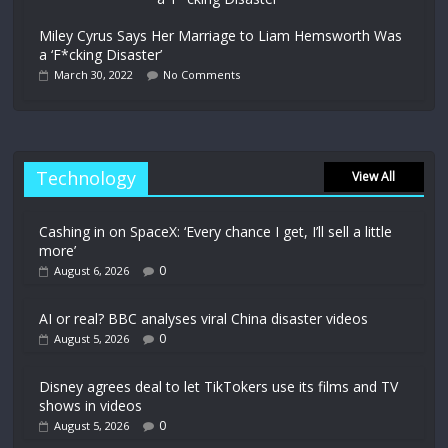
Miley Cyrus Says Her Marriage to Liam Hemsworth Was
a ‘F*cking Disaster’
March 30, 2022
No Comments
Technology
View All
Cashing in on SpaceX: ‘Every chance I get, I’ll sell a little
more’
0
August 6, 2026
AI or real? BBC analyses viral China disaster videos
0
August 5, 2026
Disney agrees deal to let TikTokers use its films and TV
shows in videos
0
August 5, 2026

**Goal of the exercise**
Skipping any pictures, copy the entries exactly as they appear.

**Expected answer**
Miley Cyrus Says Her Marriage to Liam Hemsworth Was
a ‘F*cking Disaster’
March 30, 2022
No Comments
Technology
View All
Cashing in on SpaceX: ‘Every chance I get, I’ll sell a little
more’
0
August 6, 2026
AI or real? BBC analyses viral China disaster videos
0
August 5, 2026
Disney agrees deal to let TikTokers use its films and TV
shows in videos
0
August 5, 2026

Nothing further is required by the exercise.